***** Exercise data *****

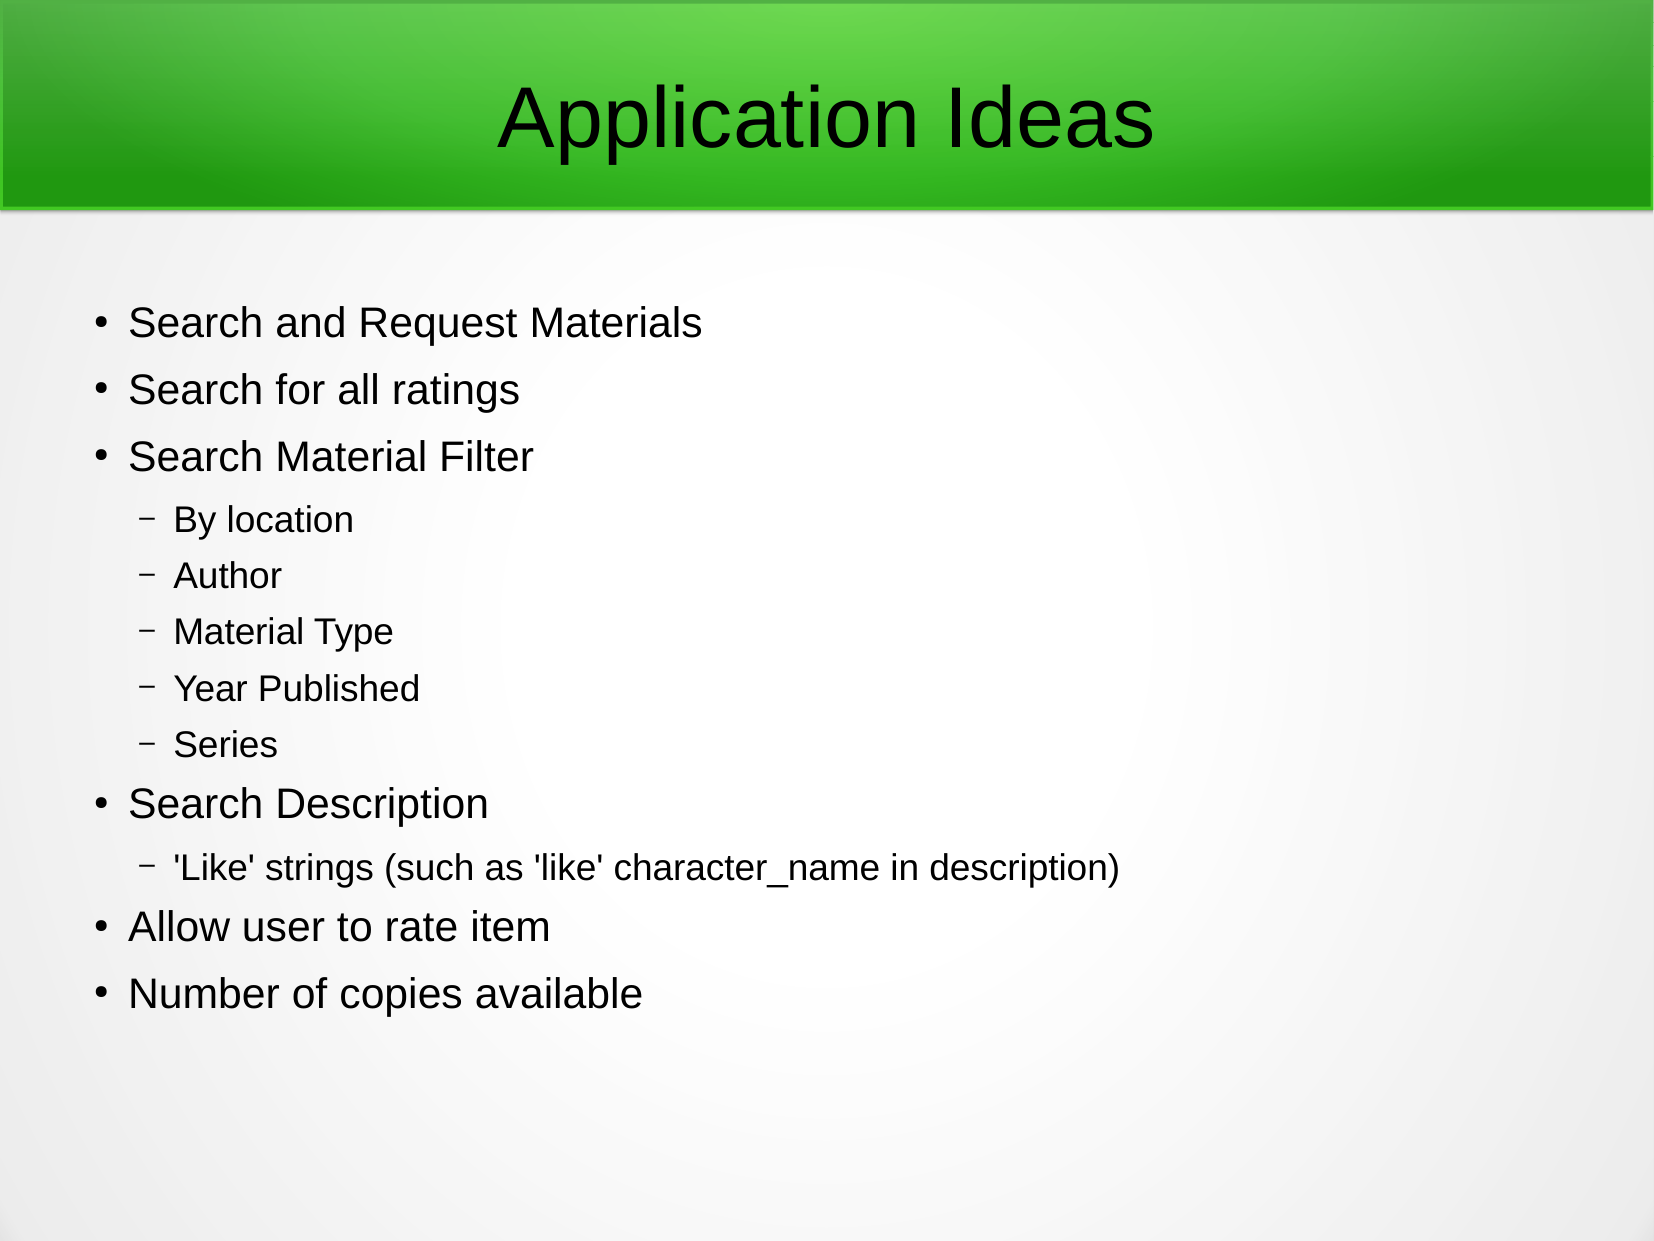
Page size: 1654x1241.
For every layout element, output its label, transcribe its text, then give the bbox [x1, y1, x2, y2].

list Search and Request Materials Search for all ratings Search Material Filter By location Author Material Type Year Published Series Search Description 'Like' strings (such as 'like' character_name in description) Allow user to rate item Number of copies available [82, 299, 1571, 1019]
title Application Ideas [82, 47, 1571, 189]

*****
***** Exercise data *****

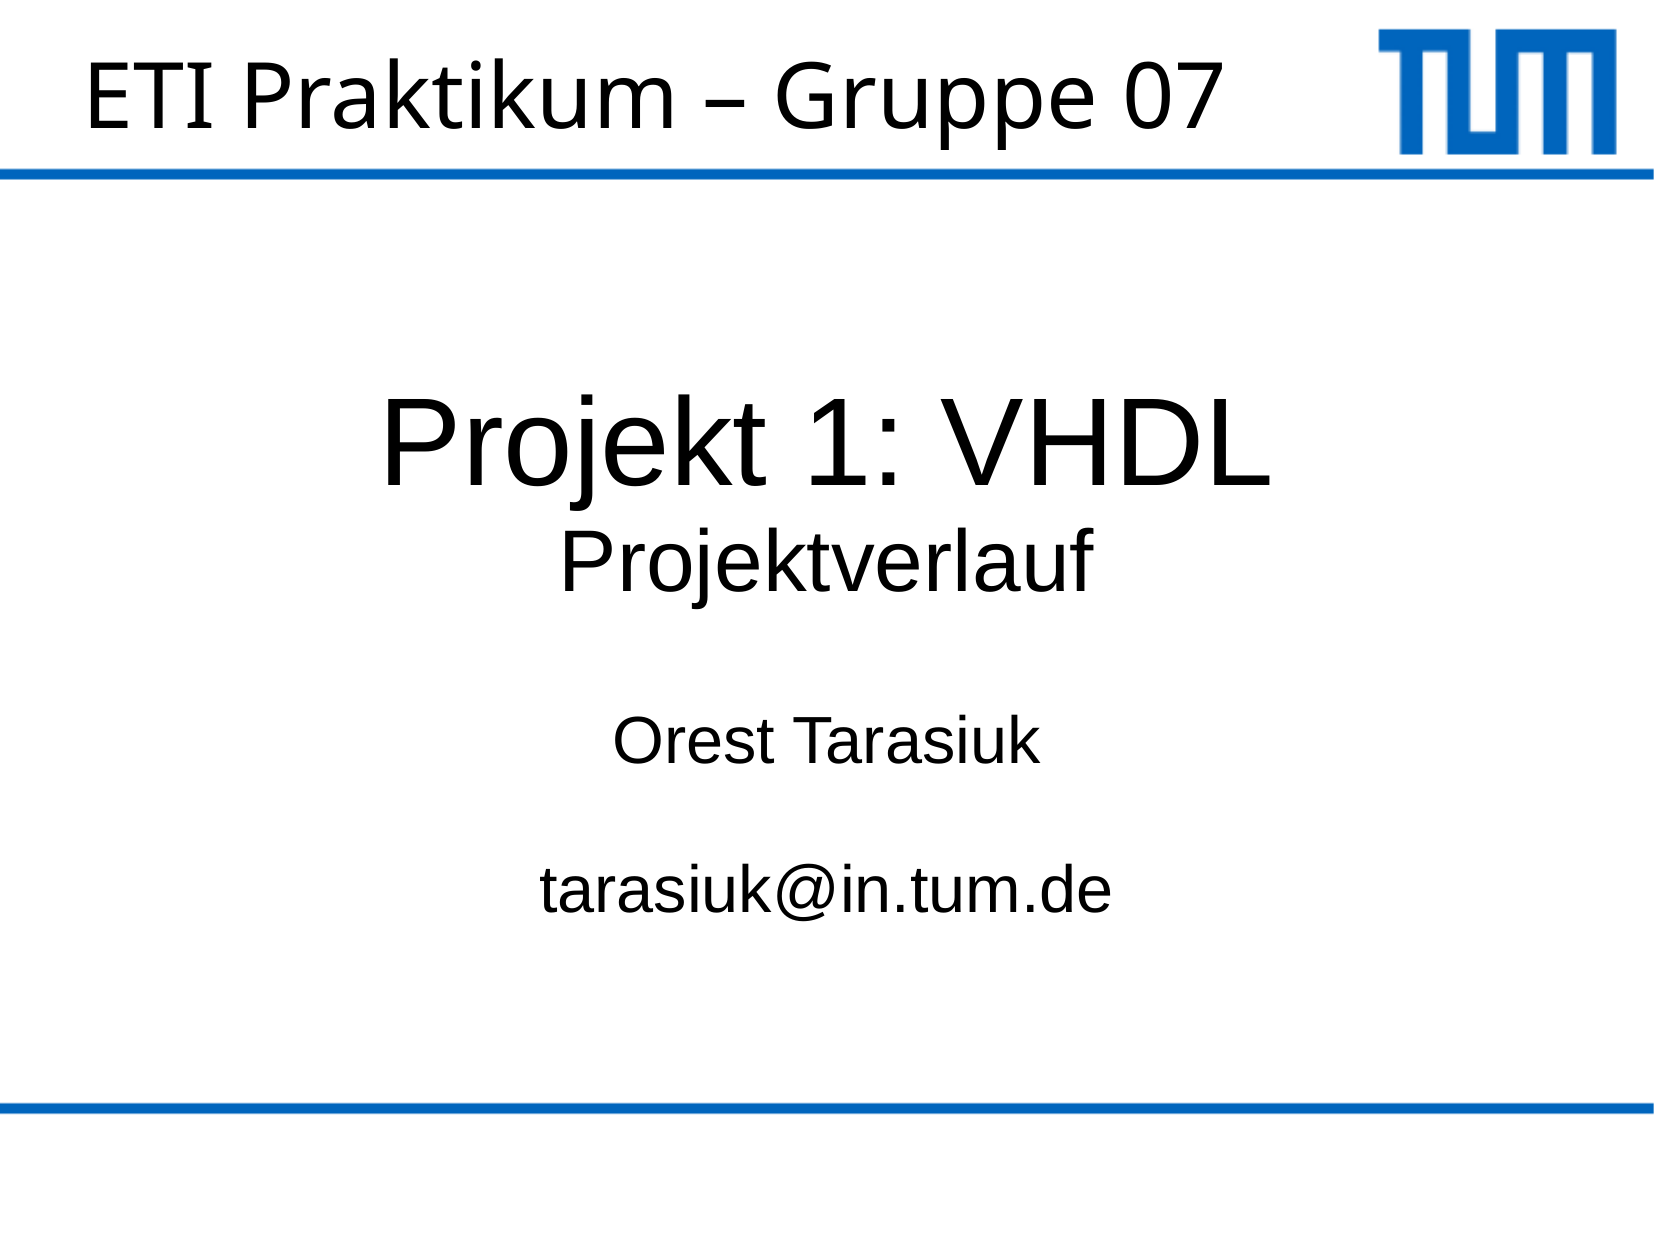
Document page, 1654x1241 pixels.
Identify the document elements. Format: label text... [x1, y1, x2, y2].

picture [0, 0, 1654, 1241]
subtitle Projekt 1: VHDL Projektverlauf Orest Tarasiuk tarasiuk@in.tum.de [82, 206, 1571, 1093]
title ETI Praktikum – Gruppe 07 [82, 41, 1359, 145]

*****
***** Exercise data *****

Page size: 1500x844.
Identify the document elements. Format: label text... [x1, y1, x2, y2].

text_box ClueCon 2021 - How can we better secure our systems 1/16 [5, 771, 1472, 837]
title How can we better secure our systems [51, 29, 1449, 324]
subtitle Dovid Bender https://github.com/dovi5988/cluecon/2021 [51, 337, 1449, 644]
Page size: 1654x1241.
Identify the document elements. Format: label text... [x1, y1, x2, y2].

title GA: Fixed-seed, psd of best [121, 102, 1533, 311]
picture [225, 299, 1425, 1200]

*****

- Problem description:
Copy the lines above, from the line with "Page size: 1500x844." to the line with "picture [225, 299, 1425, 1200]", reproducing each one without any change.

- Solution below:
Page size: 1500x844.
Identify the document elements. Format: label text... [x1, y1, x2, y2].

text_box ClueCon 2021 - How can we better secure our systems 1/16 [5, 771, 1472, 837]
title How can we better secure our systems [51, 29, 1449, 324]
subtitle Dovid Bender https://github.com/dovi5988/cluecon/2021 [51, 337, 1449, 644]
Page size: 1654x1241.
Identify the document elements. Format: label text... [x1, y1, x2, y2].

title GA: Fixed-seed, psd of best [121, 102, 1533, 311]
picture [225, 299, 1425, 1200]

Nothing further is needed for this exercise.